*Assignment*
Using the data below, return all lines in which "development" appears.

*Working data*
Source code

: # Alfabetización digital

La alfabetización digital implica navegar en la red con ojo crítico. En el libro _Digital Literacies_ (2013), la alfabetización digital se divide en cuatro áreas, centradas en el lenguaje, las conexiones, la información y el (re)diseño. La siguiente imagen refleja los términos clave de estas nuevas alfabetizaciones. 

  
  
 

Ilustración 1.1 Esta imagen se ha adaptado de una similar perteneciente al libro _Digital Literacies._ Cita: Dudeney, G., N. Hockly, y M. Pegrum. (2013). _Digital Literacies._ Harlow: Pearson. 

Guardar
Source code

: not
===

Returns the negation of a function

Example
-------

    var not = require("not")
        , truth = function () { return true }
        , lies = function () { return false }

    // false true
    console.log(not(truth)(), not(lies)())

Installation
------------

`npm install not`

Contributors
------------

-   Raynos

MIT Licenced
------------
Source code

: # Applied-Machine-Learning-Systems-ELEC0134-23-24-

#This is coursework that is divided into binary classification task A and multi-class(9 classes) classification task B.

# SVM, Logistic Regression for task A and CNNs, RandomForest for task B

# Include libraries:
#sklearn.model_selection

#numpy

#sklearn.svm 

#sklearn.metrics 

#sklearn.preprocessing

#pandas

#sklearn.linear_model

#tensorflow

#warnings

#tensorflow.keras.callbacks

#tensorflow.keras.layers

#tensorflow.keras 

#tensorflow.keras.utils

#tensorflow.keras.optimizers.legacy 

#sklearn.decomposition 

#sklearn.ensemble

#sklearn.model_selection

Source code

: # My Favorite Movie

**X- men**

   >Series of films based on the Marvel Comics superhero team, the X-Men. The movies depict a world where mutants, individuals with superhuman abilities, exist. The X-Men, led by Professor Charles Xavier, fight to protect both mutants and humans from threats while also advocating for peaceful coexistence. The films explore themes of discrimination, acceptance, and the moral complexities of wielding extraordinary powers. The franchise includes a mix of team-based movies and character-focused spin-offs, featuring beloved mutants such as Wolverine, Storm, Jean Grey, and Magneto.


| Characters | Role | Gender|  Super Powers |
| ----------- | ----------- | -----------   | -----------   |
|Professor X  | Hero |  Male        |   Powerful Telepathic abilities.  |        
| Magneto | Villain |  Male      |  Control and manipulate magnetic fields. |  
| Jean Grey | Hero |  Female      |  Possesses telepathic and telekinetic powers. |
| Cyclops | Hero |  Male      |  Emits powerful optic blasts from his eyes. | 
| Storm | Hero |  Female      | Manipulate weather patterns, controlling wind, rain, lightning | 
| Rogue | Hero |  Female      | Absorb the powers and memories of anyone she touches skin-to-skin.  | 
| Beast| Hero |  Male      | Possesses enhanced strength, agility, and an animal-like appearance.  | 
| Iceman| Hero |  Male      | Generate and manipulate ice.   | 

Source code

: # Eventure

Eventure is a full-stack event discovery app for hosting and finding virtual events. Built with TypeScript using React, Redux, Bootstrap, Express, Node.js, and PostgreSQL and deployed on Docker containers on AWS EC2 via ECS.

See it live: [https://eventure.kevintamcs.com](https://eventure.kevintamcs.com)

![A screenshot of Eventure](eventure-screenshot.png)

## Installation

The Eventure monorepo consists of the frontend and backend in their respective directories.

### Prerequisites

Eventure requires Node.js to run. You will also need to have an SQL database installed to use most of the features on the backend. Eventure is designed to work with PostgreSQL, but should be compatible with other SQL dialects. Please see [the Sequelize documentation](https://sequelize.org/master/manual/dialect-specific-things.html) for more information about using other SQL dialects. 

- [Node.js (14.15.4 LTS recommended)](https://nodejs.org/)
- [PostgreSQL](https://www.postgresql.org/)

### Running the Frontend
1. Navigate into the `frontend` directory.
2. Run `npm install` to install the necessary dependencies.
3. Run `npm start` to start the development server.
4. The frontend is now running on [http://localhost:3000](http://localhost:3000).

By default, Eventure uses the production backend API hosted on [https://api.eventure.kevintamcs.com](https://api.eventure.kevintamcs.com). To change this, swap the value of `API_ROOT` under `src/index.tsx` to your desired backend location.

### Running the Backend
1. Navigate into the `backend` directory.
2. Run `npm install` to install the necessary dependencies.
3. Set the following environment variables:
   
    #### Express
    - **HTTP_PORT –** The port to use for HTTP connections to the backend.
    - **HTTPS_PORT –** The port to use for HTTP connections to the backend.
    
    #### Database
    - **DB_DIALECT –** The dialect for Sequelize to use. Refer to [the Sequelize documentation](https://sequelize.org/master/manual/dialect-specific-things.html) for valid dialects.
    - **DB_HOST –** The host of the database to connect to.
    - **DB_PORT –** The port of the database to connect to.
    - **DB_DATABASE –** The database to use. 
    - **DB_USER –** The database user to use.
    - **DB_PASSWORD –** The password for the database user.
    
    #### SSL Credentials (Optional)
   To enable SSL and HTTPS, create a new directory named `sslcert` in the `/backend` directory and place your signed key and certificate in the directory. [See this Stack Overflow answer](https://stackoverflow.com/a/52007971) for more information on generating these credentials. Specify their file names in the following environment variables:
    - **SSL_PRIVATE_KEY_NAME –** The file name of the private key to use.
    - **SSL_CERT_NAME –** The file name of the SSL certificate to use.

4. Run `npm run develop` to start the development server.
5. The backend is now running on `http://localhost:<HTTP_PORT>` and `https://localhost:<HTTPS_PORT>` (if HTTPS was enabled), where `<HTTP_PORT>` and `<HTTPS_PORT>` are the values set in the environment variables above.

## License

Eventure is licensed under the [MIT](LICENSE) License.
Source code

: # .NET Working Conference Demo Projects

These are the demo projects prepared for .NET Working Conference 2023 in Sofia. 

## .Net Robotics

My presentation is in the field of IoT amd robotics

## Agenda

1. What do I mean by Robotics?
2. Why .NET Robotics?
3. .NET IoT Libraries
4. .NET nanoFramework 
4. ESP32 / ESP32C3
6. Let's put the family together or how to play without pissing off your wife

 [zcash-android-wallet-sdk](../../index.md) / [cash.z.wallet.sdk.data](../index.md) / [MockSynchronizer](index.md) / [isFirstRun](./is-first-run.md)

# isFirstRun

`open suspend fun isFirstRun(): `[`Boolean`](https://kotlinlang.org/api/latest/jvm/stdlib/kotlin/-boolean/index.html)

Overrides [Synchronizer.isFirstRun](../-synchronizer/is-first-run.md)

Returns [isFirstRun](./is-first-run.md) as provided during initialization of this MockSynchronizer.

*Answer to the exercise*
3. Run `npm start` to start the development server.
4. Run `npm run develop` to start the development server.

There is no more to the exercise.